Source information:
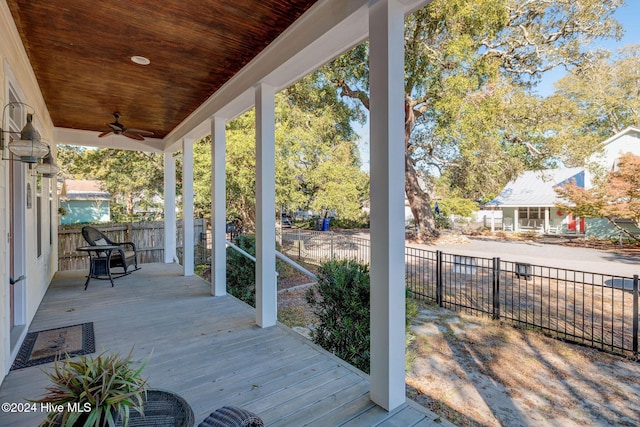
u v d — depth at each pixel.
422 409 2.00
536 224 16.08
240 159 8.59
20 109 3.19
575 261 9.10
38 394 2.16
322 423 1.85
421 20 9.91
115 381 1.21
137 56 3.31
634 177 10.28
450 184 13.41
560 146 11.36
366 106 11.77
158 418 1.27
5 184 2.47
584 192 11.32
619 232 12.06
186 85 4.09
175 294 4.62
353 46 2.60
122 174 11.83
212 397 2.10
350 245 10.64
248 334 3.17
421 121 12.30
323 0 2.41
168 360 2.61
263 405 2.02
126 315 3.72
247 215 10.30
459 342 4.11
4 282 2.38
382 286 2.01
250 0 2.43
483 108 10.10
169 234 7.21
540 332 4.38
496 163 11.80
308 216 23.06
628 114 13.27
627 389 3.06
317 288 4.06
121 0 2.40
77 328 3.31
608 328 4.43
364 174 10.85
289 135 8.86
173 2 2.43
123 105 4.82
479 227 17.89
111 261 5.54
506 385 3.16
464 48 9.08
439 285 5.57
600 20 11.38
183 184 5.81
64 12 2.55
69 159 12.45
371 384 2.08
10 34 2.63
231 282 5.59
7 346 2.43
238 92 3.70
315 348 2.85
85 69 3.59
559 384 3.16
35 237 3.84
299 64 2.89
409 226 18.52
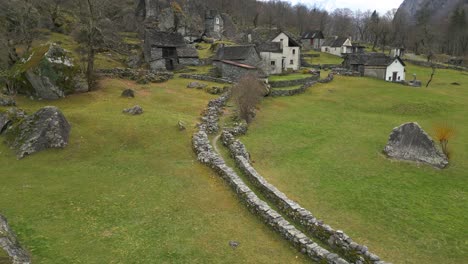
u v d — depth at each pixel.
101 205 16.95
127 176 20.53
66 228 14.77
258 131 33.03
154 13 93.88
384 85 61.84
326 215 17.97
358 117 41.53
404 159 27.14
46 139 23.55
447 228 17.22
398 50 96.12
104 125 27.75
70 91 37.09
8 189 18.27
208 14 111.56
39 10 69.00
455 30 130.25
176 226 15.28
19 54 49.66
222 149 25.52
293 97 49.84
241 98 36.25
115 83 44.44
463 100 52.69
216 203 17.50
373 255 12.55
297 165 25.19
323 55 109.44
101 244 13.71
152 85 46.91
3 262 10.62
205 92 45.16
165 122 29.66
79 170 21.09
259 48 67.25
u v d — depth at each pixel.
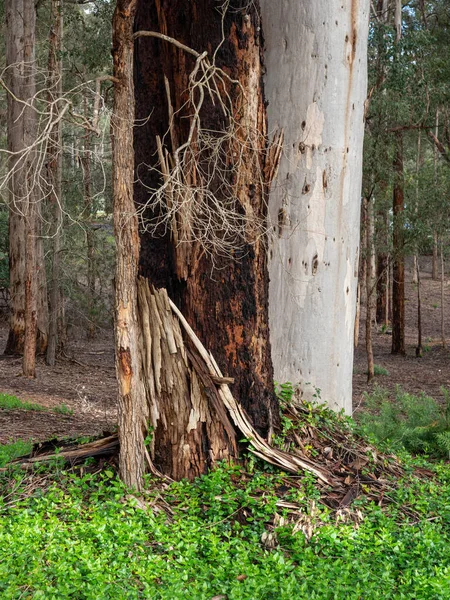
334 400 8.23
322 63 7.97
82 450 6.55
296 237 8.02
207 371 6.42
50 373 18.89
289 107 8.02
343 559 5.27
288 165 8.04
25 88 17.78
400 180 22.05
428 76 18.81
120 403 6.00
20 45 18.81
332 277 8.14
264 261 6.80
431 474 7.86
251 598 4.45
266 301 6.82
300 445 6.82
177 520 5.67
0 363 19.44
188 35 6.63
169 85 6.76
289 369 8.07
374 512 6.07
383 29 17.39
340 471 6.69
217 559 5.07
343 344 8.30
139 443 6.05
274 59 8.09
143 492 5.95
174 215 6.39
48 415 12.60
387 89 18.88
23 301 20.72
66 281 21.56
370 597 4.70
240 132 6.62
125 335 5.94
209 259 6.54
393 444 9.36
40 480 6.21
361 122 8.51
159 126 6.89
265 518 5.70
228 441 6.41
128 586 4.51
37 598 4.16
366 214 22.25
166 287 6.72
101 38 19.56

What the task asks:
Print nothing but the lines from the line with "374 512 6.07" to the last line of the records above. Both of those lines count.

Response to this exercise:
374 512 6.07
383 29 17.39
340 471 6.69
217 559 5.07
343 344 8.30
139 443 6.05
274 59 8.09
143 492 5.95
174 215 6.39
48 415 12.60
387 89 18.88
23 301 20.72
66 281 21.56
370 597 4.70
240 132 6.62
125 335 5.94
209 259 6.54
393 444 9.36
40 480 6.21
361 122 8.51
159 126 6.89
265 518 5.70
228 441 6.41
128 586 4.51
37 598 4.16
366 214 22.25
166 287 6.72
101 38 19.56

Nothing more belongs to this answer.